RECORDS PROVIDED:
◆ ◆ ◆

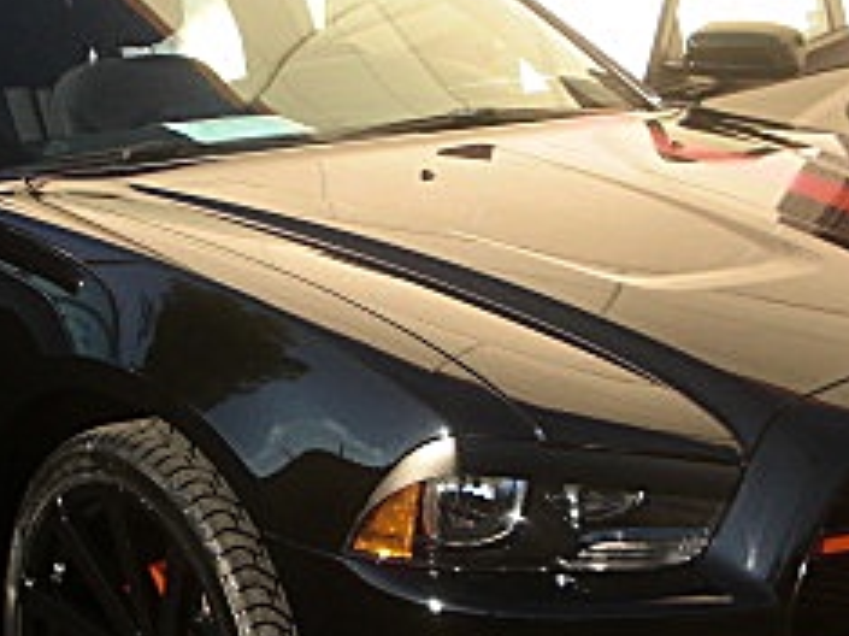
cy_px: 376
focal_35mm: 98
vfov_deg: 15.1
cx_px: 246
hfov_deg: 19.9
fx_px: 2402
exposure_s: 1/320
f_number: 2.8
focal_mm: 6.3
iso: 50
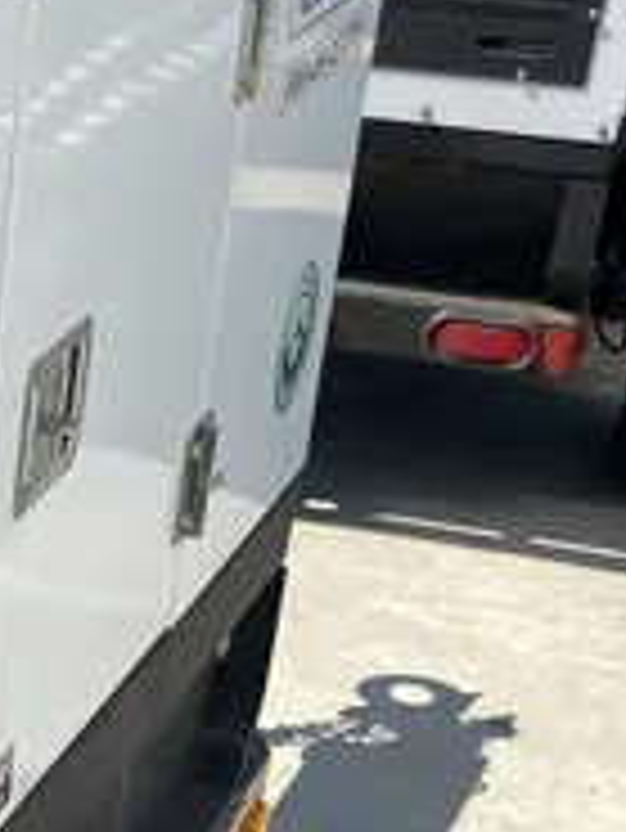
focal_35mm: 103
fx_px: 2481
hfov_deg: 13.0
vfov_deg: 18.0
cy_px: 1046
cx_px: -513
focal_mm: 4.25
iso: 32
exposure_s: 1/2755
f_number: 1.8
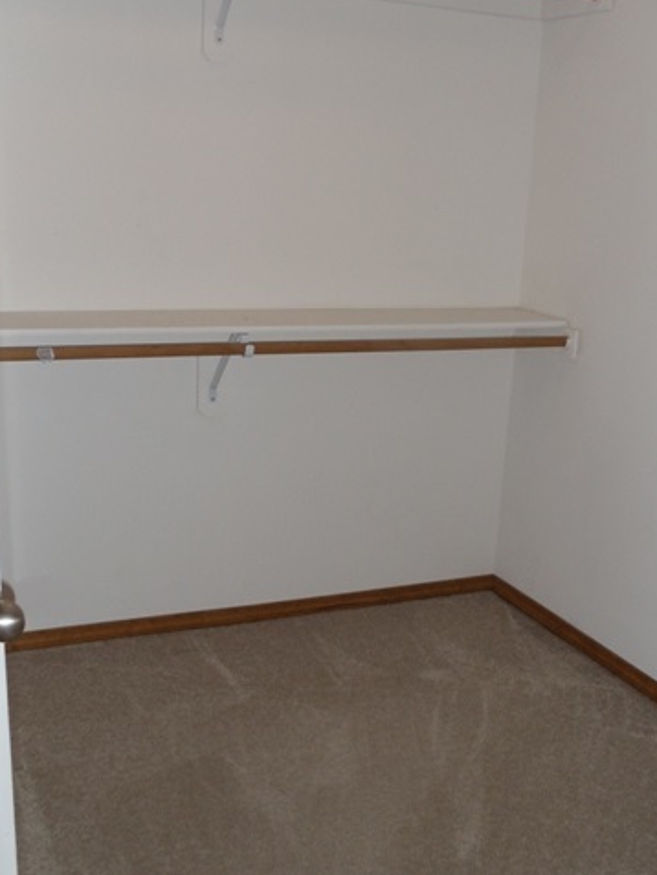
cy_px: 460
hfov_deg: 24.8
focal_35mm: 59
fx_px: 1492
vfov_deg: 32.7
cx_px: 345
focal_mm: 6
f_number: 3.5
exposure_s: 1/30
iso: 100
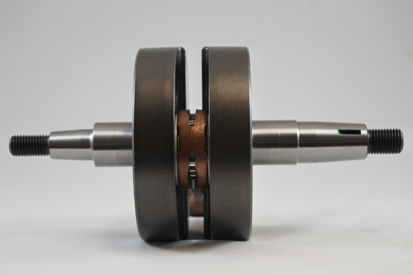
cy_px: 138
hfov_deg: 32.4
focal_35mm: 62
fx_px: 711
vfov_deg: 21.9
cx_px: 206
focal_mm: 23.1
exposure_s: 1/125
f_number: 5
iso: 560
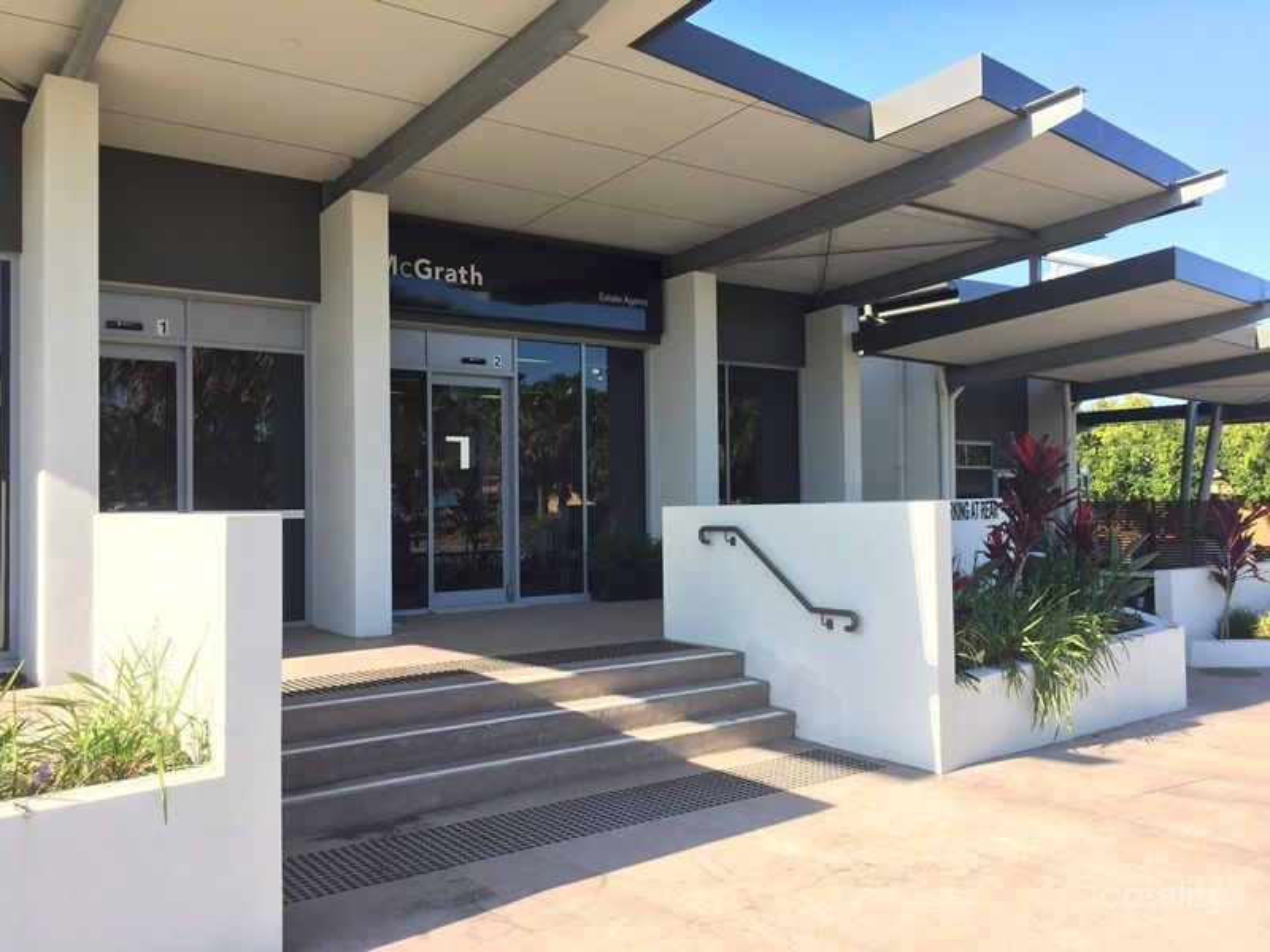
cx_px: 635
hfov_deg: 61.7
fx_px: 1064
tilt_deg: +2.4
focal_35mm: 29
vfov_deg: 48.2
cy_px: 476
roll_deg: +0.6
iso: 32
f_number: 2.2
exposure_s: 1/465
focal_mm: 4.15
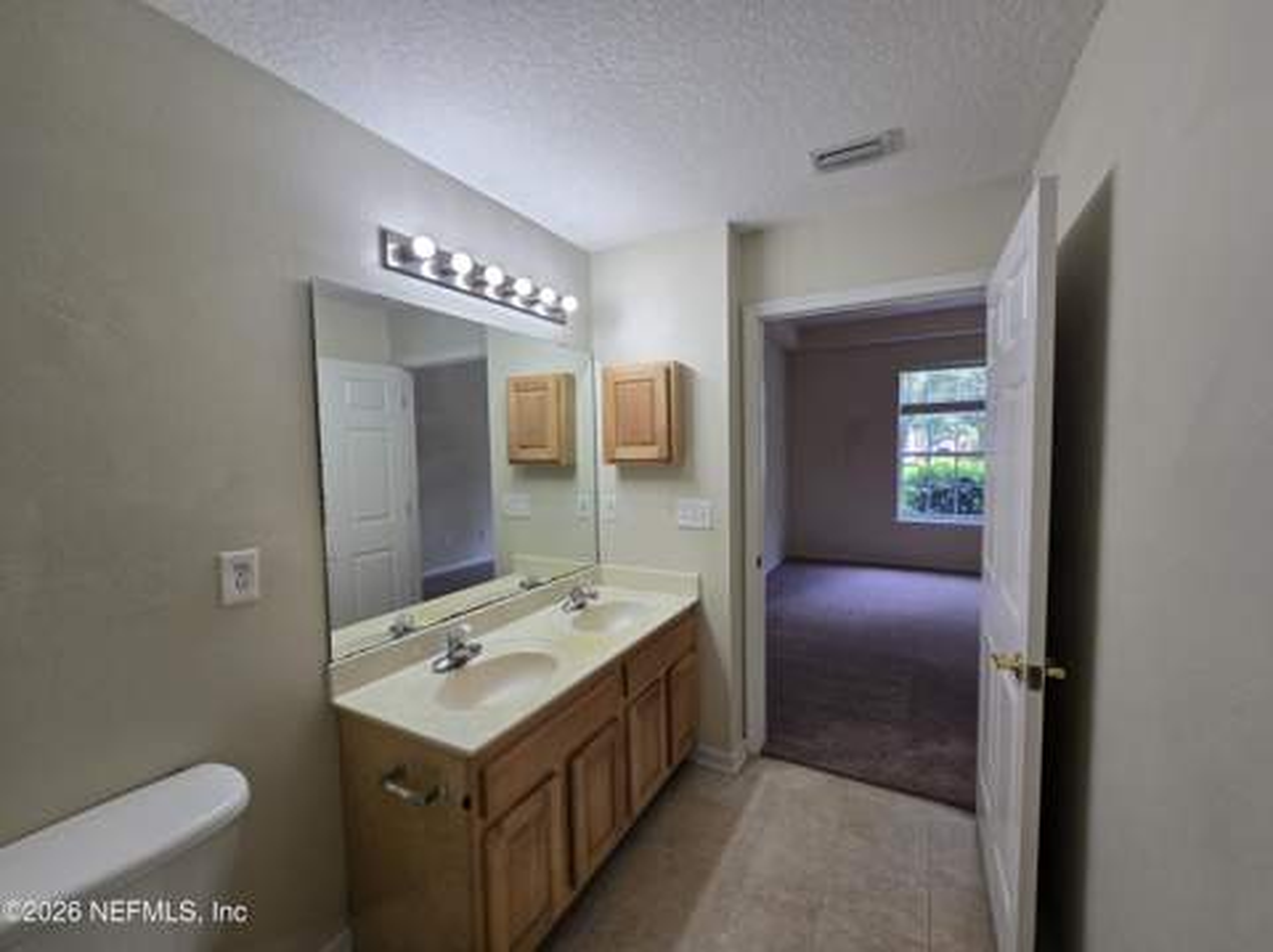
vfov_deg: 89.8
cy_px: 476
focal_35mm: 13
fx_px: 478
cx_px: 636
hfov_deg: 106.2
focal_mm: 2.2
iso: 50
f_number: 2.2
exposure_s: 1/60
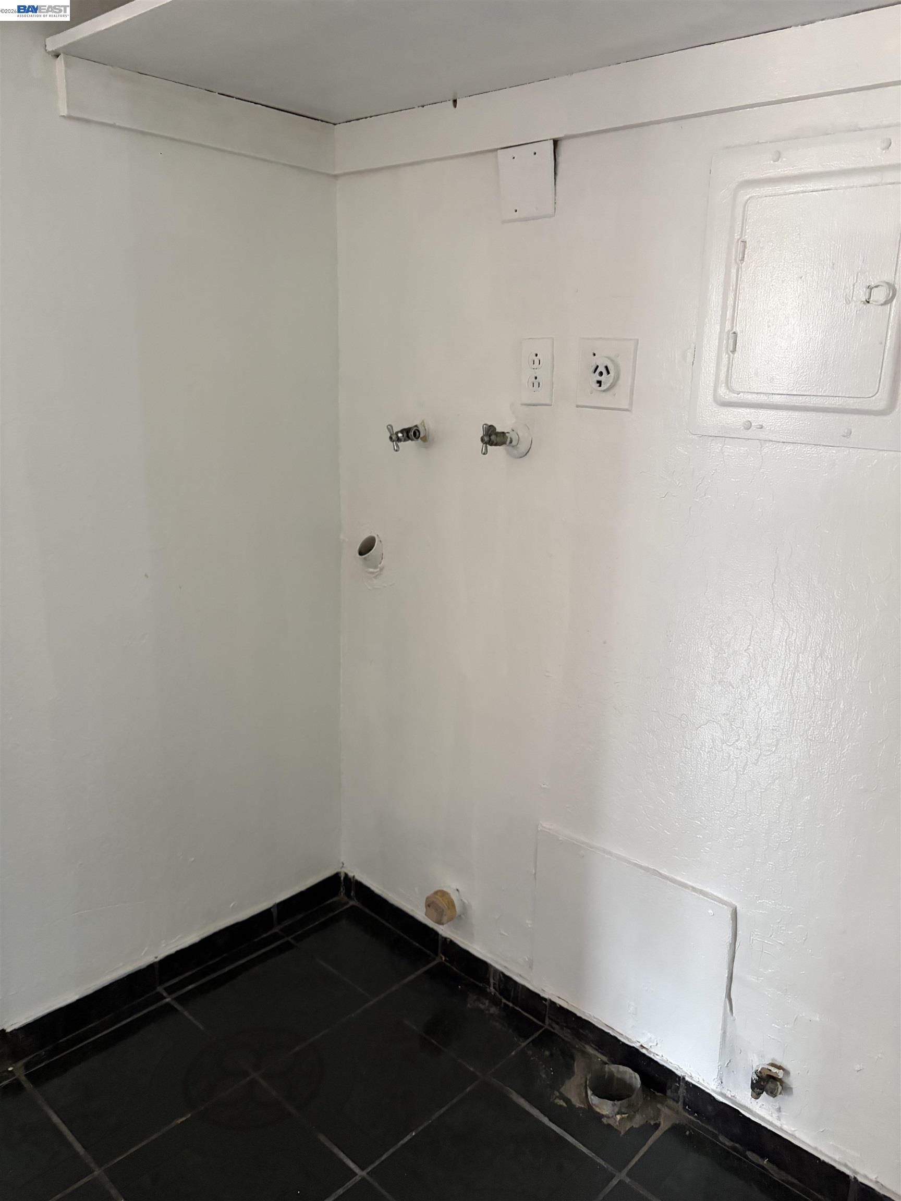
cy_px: 600
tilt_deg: -15.8
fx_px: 902
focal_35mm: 26
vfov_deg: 67.3
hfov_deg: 53.1
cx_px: 450
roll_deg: -0.8
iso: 400
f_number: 1.6
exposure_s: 1/60
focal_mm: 5.96
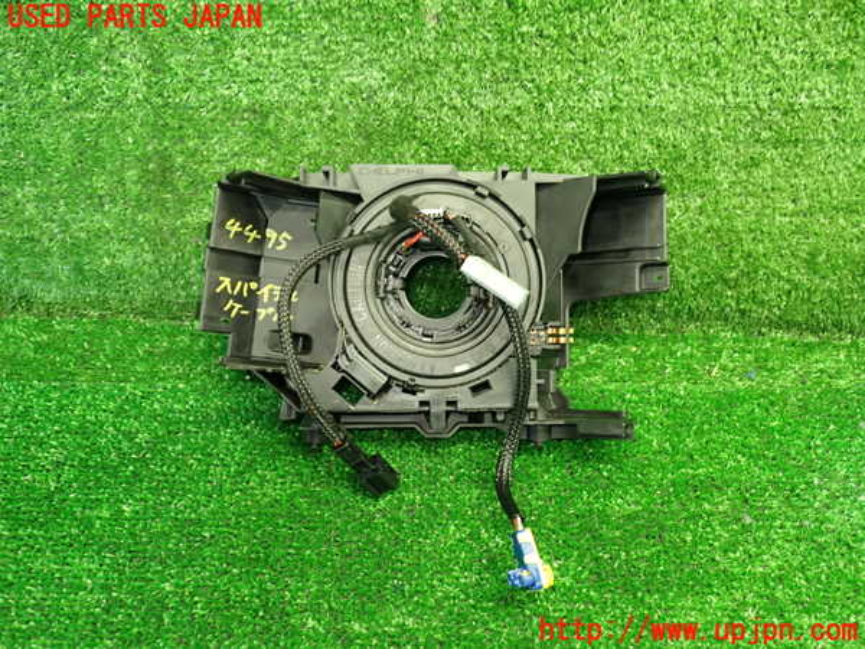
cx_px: 432
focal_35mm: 30
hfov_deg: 60.0
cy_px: 324
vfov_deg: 46.8
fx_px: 750
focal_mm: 5.4
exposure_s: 1/30
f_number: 2.3
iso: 400
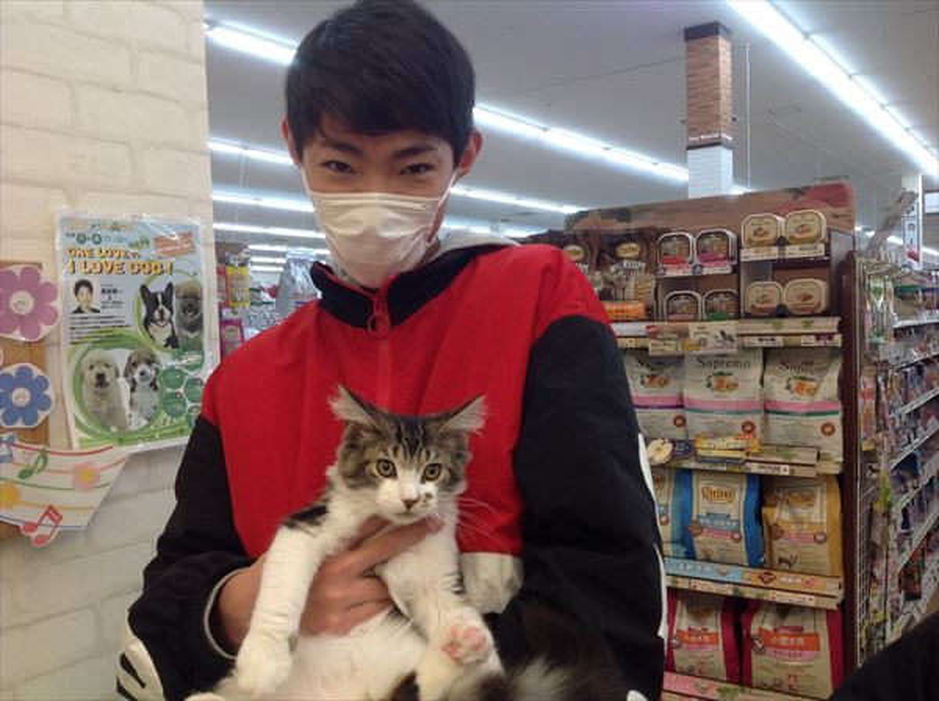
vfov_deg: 40.6
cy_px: 350
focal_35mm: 35
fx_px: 948
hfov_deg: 52.7
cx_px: 470
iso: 50
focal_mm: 4.28
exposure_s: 1/40
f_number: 2.4
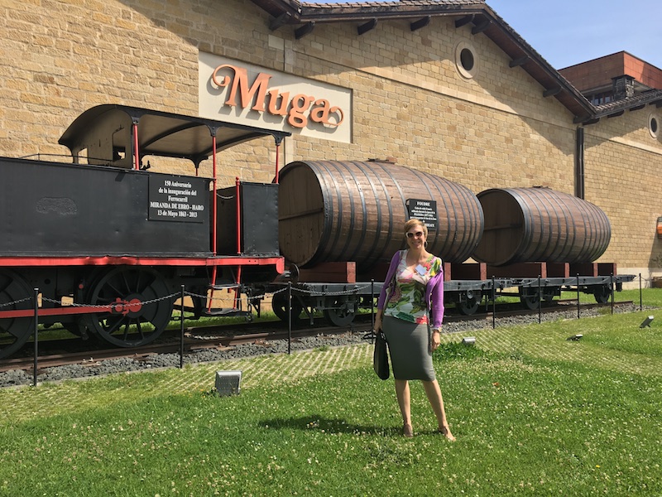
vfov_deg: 48.2
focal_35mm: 29
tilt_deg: +1.6
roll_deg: +0.2
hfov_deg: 61.7
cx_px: 331
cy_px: 248
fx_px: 555
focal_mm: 4.15
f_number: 2.2
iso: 25
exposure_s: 1/1012
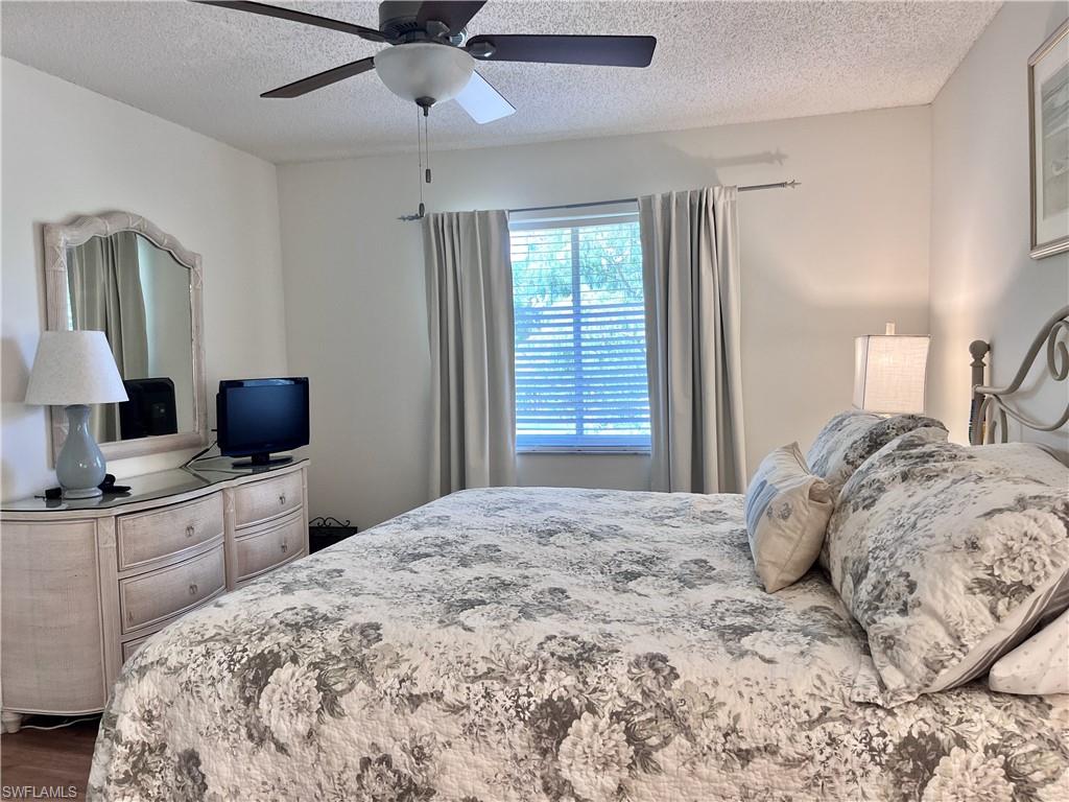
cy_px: 401
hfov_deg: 67.3
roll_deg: +1.7
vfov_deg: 53.1
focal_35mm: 26
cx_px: 534
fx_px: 803
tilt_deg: -5.1
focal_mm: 5.1
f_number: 1.6
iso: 125
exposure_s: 1/120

◆ ◆ ◆

AIM OF THE TASK: Nothing but the lines from the one with "hfov_deg: 60.0" through the end of the entries above, both included, should be set down, exactly and without pictures.

RESULT FOR THIS TASK:
hfov_deg: 60.0
cy_px: 324
vfov_deg: 46.8
fx_px: 750
focal_mm: 5.4
exposure_s: 1/30
f_number: 2.3
iso: 400
vfov_deg: 40.6
cy_px: 350
focal_35mm: 35
fx_px: 948
hfov_deg: 52.7
cx_px: 470
iso: 50
focal_mm: 4.28
exposure_s: 1/40
f_number: 2.4
vfov_deg: 48.2
focal_35mm: 29
tilt_deg: +1.6
roll_deg: +0.2
hfov_deg: 61.7
cx_px: 331
cy_px: 248
fx_px: 555
focal_mm: 4.15
f_number: 2.2
iso: 25
exposure_s: 1/1012
cy_px: 401
hfov_deg: 67.3
roll_deg: +1.7
vfov_deg: 53.1
focal_35mm: 26
cx_px: 534
fx_px: 803
tilt_deg: -5.1
focal_mm: 5.1
f_number: 1.6
iso: 125
exposure_s: 1/120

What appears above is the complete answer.